= New Star Books =

Canadian publishing company

New Star Books is an independent Canadian publishing company located in Vancouver, British Columbia. New Star publishes between six and eight new titles each year, their list includes literary fiction, experimental poetry, and socially-critical nonfiction. The press has published more than 300 titles since its founding in 1970.

== History ==
New Star Books has its roots in a literary supplement to the Georgia Straight. Founded by Stan Persky and Dennis Wheeler and originally published as a short pullout section, the Georgia Straight Writing Supplement featured early work from Daphne Marlatt, Jack Spicer, George Stanley, Milton Acorn, and Gerry Gilbert. In 1970, the writing supplement became the Georgia Straight Writing Series and began publishing books, most notably early works by Lisa Robertson, Pauline Holdstock, Mark Leier, Elizabeth Hay, and Terry Glavin.

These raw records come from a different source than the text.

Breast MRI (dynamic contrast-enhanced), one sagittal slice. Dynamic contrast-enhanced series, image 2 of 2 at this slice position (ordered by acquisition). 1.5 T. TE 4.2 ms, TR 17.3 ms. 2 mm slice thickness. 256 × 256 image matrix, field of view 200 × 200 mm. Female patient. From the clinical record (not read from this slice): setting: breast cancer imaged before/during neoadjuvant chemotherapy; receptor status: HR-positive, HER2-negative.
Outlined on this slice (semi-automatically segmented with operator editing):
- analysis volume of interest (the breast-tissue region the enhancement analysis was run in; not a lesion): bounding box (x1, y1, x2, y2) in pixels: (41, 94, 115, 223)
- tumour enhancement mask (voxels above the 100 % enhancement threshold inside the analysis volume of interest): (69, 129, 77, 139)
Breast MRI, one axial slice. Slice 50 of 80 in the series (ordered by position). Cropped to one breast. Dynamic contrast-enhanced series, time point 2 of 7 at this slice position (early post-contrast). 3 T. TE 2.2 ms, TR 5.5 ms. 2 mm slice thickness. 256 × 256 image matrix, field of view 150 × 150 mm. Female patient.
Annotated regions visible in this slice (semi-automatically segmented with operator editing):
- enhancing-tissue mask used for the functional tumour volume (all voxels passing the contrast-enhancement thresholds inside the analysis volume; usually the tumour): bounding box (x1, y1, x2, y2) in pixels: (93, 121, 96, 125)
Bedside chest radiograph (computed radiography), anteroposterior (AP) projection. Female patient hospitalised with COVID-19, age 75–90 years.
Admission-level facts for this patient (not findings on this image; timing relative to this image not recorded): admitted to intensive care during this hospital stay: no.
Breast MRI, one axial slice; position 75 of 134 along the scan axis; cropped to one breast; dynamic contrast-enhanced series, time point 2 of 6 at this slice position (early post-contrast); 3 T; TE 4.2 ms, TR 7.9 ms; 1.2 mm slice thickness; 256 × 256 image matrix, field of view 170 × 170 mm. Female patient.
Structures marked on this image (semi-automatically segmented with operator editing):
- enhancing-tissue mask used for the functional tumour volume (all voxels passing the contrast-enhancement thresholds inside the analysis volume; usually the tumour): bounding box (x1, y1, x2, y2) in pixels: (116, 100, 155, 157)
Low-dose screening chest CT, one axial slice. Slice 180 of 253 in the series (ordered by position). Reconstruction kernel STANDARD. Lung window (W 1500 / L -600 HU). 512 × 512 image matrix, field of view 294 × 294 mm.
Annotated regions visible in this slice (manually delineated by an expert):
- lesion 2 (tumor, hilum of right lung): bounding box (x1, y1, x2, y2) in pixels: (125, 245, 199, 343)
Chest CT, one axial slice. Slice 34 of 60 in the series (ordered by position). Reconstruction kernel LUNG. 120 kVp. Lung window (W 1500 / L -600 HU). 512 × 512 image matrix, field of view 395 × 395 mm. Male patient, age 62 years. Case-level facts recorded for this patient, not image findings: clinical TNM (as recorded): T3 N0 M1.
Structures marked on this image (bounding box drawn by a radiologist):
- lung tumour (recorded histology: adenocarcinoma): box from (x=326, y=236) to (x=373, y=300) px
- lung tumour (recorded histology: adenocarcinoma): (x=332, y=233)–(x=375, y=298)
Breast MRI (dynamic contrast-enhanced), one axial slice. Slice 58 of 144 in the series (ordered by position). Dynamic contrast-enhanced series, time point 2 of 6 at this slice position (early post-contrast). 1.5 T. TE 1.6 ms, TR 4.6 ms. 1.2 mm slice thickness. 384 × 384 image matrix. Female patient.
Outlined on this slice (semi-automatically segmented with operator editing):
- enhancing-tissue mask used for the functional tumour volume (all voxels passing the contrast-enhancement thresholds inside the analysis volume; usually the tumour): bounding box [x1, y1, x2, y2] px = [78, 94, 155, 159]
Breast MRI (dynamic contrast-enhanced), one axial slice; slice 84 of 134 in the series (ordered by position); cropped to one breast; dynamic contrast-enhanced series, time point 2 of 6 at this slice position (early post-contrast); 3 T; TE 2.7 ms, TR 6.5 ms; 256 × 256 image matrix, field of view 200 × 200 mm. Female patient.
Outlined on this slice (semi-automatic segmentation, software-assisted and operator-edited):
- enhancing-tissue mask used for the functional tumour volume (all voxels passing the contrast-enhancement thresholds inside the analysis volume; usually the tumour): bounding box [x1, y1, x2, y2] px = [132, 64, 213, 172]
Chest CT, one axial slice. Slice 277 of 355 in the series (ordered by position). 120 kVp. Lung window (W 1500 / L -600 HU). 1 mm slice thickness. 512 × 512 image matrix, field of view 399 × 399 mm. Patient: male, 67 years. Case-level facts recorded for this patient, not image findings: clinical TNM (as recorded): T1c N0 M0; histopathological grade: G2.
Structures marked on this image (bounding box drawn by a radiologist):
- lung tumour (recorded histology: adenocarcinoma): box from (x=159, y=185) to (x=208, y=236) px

Renamed, variously, the "York Street commune" and the "Vancouver Community Press," the company acquired its final name, "New Star Books," in 1974, marking a shift in editorial focus from literary to politically engaged, critical, left-leaning nonfiction work.

While Lanny Beckman, New Star's first publisher (becoming so in 1978), predominantly kept to the press's nonfiction, politically oriented direction, in 1990 the press underwent another shift when Rolf Maurer became its publisher and president. Maurer took New Star back to its roots as a literary, experimental press while maintaining its programme of publishing socially-critical books. He also added to New Star's roster the Transmontanus imprint, edited by Terry Glavin and focused on social, environmental, and cultural issues in and around British Columbia.

In 1998, New Star relocated from Kitsilano to its current site, off of Commercial Drive, in East Vancouver. In March 2012, the New Star office was targeted by a suspected arson attack. No injuries were sustained as the attack took place in the early hours of the morning, however the office itself suffered considerable fire, smoke, and water damage.
Although the majority of the press's inventory was stored safely in an offsite warehouse, the fifth printing of Lisa Robertson's Debbie: An Epic was almost entirely destroyed.